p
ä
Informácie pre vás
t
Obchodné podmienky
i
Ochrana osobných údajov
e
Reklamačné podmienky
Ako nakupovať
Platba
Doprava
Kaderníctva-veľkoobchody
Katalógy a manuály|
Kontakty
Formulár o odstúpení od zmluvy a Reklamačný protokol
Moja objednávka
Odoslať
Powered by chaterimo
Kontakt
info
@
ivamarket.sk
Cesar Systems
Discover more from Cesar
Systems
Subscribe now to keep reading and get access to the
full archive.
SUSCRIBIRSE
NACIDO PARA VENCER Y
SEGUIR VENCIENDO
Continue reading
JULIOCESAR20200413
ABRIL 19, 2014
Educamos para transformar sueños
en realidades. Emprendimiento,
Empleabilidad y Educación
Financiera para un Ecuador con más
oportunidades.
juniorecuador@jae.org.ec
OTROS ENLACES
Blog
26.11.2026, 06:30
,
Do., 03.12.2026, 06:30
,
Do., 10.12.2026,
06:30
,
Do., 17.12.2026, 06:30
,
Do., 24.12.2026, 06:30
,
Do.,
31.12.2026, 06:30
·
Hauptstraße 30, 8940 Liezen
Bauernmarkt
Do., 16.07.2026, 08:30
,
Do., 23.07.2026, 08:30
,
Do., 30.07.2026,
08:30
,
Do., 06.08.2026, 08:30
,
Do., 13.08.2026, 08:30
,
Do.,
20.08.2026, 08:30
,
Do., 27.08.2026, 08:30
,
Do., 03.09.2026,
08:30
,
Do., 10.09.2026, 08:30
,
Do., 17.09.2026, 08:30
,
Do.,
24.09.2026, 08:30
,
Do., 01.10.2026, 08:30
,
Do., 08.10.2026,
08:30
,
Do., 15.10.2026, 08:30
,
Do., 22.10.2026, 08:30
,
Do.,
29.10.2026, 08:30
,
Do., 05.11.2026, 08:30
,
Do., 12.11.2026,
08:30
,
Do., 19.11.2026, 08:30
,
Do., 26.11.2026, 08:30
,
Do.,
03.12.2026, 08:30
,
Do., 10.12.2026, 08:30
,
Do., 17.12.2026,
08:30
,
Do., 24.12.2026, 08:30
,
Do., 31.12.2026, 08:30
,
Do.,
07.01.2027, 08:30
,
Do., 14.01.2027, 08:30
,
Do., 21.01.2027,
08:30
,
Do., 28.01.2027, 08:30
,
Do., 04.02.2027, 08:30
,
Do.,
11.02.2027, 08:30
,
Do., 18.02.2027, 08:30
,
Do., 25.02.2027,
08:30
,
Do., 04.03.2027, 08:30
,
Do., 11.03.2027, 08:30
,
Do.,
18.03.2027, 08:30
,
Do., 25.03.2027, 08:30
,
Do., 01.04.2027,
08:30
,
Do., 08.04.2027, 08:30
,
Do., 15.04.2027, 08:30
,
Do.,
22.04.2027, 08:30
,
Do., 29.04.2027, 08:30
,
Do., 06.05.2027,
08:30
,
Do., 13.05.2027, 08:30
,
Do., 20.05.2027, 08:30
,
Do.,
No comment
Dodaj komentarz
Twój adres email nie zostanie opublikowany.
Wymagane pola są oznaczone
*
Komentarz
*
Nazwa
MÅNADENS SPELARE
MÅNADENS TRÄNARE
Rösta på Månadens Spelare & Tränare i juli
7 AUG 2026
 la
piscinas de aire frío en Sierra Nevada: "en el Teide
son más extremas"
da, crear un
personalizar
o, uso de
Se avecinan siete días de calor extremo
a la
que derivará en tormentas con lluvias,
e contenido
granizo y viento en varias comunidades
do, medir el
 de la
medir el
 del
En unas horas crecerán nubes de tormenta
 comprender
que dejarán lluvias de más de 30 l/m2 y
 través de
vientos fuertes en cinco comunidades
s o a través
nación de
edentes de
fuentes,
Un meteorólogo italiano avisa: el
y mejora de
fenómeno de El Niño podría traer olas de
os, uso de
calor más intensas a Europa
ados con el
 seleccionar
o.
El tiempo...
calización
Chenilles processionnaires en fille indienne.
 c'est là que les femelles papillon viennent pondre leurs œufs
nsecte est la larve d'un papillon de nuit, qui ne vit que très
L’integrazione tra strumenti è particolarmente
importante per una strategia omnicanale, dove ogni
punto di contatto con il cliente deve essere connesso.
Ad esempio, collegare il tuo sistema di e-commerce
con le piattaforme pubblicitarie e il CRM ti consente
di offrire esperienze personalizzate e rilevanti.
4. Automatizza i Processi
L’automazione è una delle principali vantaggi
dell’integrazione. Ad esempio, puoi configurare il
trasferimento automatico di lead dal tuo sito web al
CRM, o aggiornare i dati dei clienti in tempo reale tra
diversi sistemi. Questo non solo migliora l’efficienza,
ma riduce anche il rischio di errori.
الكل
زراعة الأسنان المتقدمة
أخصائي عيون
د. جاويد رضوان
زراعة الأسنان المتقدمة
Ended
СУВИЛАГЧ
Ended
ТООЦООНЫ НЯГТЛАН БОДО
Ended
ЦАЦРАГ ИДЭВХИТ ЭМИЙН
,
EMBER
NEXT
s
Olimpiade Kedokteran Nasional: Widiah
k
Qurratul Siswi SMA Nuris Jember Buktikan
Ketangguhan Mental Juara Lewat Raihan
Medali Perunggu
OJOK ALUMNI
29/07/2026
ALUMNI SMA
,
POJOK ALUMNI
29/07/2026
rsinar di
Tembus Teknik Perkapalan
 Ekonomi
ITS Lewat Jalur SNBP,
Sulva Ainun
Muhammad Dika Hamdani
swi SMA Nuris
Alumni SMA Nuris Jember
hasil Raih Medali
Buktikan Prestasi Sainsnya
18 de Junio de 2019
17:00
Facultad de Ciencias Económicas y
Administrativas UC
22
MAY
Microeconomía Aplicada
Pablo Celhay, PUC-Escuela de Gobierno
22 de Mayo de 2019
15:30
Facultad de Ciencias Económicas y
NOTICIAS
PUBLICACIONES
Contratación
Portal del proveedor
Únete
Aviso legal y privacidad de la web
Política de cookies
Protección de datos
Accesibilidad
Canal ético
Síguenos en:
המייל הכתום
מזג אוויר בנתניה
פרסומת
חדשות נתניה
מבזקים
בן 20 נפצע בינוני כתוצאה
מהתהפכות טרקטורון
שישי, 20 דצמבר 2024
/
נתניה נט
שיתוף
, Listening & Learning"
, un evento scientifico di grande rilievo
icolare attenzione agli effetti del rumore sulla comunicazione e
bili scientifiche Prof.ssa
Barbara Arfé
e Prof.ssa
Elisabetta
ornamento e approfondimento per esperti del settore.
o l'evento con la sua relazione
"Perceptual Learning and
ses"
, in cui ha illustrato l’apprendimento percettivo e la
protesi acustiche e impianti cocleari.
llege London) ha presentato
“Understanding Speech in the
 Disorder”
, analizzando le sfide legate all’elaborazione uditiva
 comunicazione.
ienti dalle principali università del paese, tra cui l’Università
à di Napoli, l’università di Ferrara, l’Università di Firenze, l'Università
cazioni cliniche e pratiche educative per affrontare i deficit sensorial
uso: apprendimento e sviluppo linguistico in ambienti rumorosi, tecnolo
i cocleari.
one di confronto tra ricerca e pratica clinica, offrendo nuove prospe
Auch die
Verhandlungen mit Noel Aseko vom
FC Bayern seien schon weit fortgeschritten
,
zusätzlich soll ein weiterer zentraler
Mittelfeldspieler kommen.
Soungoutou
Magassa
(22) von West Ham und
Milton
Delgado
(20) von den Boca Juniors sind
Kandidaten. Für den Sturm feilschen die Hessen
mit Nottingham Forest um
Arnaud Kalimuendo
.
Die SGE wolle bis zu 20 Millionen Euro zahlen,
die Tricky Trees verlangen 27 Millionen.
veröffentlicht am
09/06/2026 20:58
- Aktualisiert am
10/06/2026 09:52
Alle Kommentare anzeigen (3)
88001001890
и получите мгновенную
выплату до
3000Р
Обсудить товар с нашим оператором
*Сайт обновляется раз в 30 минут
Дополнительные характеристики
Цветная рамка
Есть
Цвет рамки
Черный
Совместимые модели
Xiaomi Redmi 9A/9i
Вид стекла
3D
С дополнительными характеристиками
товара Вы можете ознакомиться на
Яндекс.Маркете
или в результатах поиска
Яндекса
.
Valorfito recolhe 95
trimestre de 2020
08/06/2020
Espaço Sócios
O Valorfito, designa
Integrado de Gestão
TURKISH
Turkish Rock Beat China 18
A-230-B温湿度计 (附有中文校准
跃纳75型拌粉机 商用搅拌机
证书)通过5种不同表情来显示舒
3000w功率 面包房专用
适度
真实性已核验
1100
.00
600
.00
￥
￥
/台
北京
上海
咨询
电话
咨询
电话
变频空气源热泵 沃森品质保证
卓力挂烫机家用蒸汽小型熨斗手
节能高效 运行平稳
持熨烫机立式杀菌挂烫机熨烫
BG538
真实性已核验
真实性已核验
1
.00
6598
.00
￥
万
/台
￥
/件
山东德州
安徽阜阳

Action item: Filter the entries and keep only the lines holding "calor".

Written response:
Se avecinan siete días de calor extremo
calor más intensas a Europa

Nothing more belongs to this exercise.